Green Improvements to Increase Energy Bills as Public Support Wavers
By Rob Hull on May 26, 2010
The National Grid has this week revealed that its investment in a more energy efficient and environmentally friendly infrastructure will cost the average UK household an additional £4 per annum on energy bills.
National Grid expenditure will rise to £22 billion over the next five years, comparing to just £14 billion during the past five years; approximately 75% of funds will be spent in the UK.
According to analysts at Morgan Stanley, the move towards an energy infrastructure that can support green initiatives “requires much greater investment in the electricity and gas transmission networks” in order to deal with “a very different flow of energy on the networks”. Therefore, the National Grid, which operates Britain’s gas and electricity networks, must invest in a new infrastructure if the nation can avail of low carbon technologies.
The news that electricity and central heating bills will rise by £4 per year on average ought not to surprise or upset too many people, as the increase is relatively small in the context of fuel bill rises generally.
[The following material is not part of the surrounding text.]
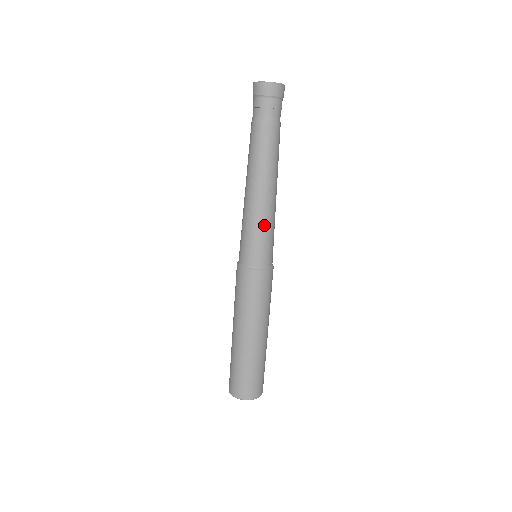
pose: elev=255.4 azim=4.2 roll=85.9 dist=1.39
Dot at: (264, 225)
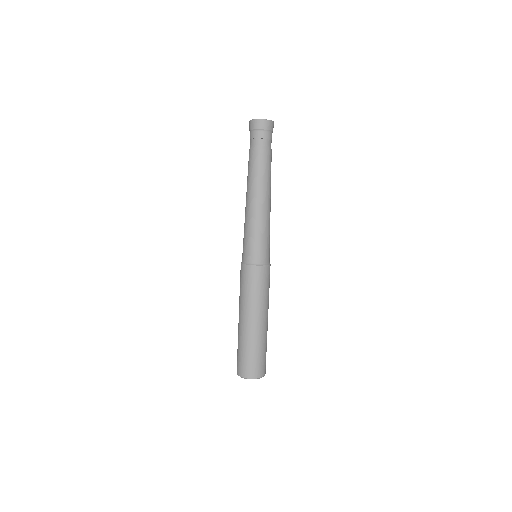
Dot at: (266, 229)
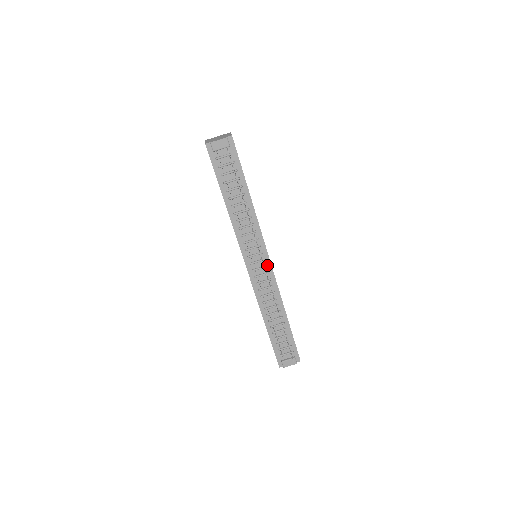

In fact, the £4 increase on annual bills is regarded as “pretty good value” by Steve Lucas, the National Grid’s Group Finance Director. Lucas added: “This is a very major investment to get a major upgrade to the system to make it fit for the energy revolution”.
According to a recent YouGov survey, public support for green initiatives appears to be on the decline, which would imply people are worried more about immediate economic concerns than long-term environmental issues.
The YouGov poll asked 4,300 adults a series of questions regarding the environment one week after the UK General Election. Interest in climate change was shared amongst 80%of respondents in a similar survey conducted in 2006, compared to 71% in 2009.
This year, just 62% of respondents claim an interest in climate change – a decrease that has been matched by several other surveys in light of the Copenhagen climate summit and leaked global warming data from the University of East Anglia. The YouGov poll carried out earlier this month also revealed public opposition to the building of nuclear power stations is weakening amid a general apathy towards environmental concerns.